WORK INSTRUCTION> Return, with both end lines included, exactly what the data below holds from the line with "left elbow: (763, 705)" through the line with "left front paw: (345, 452)", though not the pictures.

Per-instance keypoint data>
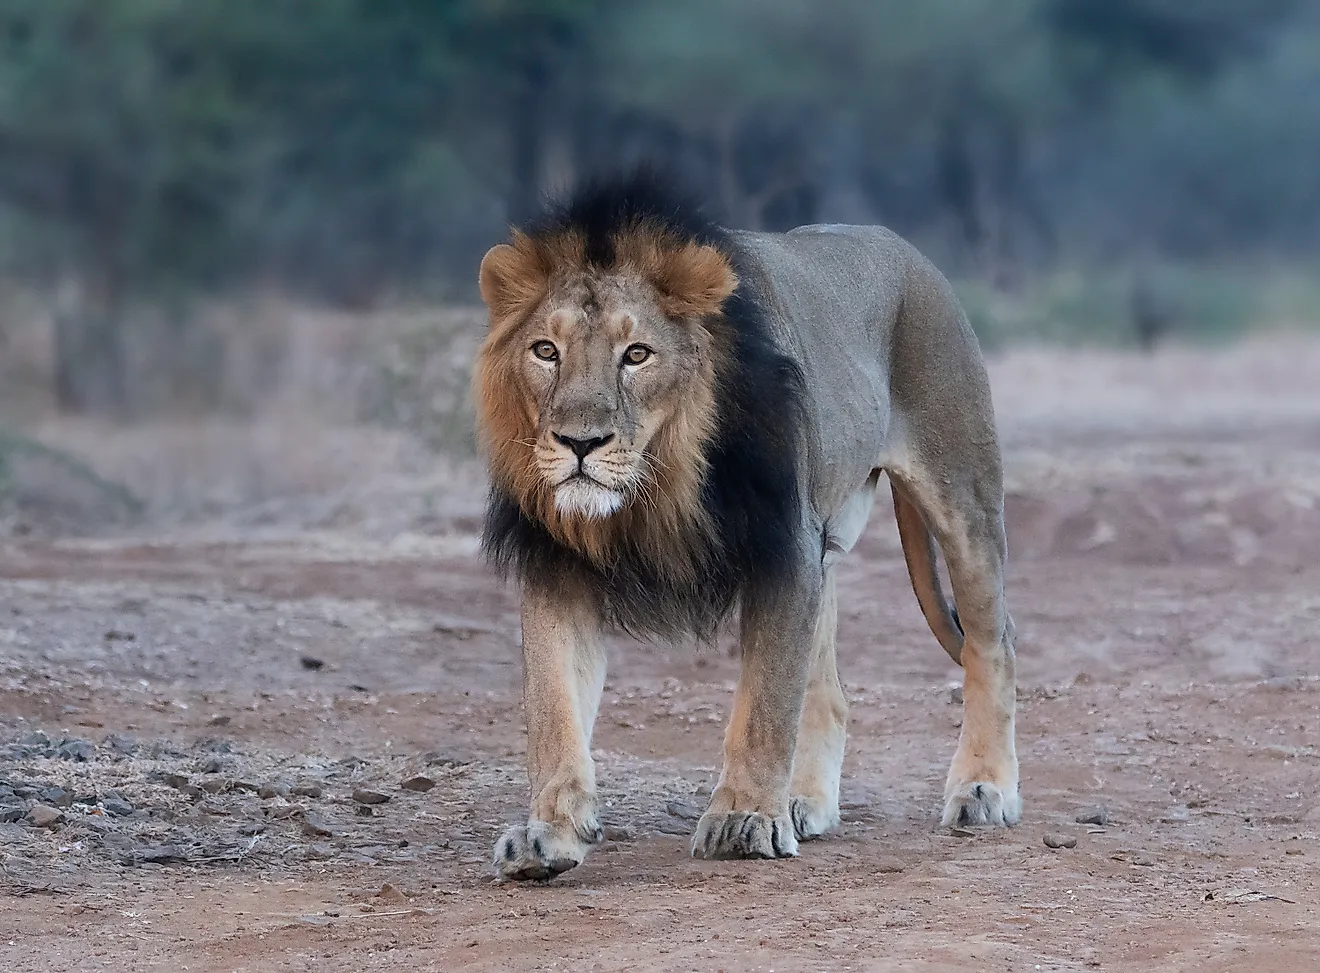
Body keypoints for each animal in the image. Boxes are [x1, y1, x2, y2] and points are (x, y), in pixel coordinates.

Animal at [474, 170, 1019, 881]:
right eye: (546, 351)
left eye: (637, 354)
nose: (579, 443)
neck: (659, 487)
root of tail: (905, 249)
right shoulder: (557, 562)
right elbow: (553, 707)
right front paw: (549, 833)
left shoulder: (783, 547)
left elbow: (763, 705)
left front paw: (743, 819)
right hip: (828, 540)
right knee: (830, 692)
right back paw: (805, 804)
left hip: (962, 495)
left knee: (993, 644)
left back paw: (983, 789)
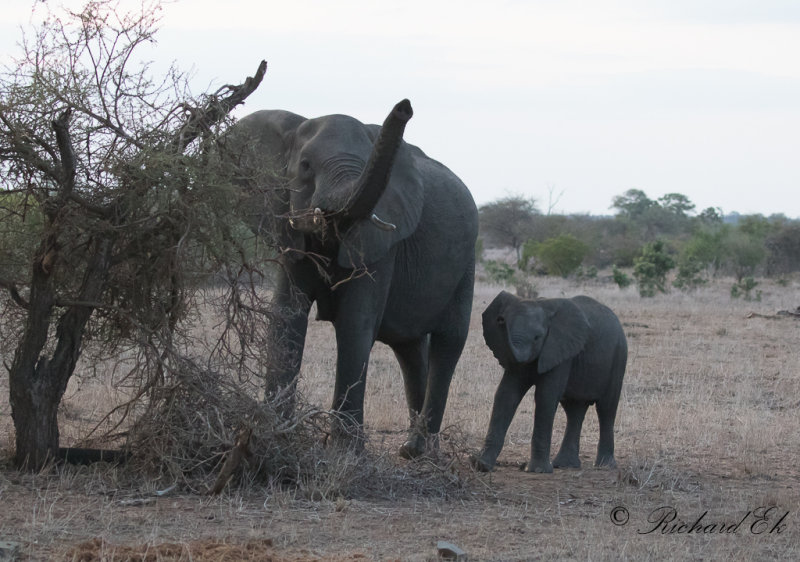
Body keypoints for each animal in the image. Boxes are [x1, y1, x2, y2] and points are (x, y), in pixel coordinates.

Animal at [231, 99, 482, 456]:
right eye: (305, 166)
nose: (404, 107)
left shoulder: (384, 242)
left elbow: (355, 322)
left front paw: (345, 452)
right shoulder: (289, 231)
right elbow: (286, 316)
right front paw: (272, 435)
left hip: (466, 262)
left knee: (448, 343)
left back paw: (426, 454)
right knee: (410, 349)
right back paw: (411, 449)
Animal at [472, 290, 628, 470]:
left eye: (537, 338)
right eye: (502, 323)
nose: (500, 319)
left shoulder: (560, 350)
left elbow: (545, 397)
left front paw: (537, 471)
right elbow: (506, 394)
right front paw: (480, 464)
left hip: (618, 357)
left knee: (606, 409)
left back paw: (604, 466)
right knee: (574, 411)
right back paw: (566, 465)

EXERCISE RESULT>
left elbow: (763, 705)
left front paw: (743, 819)
right hip: (828, 540)
right knee: (830, 692)
right back paw: (805, 804)
left hip: (962, 495)
left knee: (993, 644)
left back paw: (983, 789)
Body keypoints for each animal in the image. Boxes are [x1, y1, x2, y2] and points are (x, y), in pixel coordinates.

Animal at [231, 99, 482, 456]:
right eye: (305, 166)
nose: (404, 107)
left shoulder: (384, 242)
left elbow: (355, 322)
left front paw: (345, 452)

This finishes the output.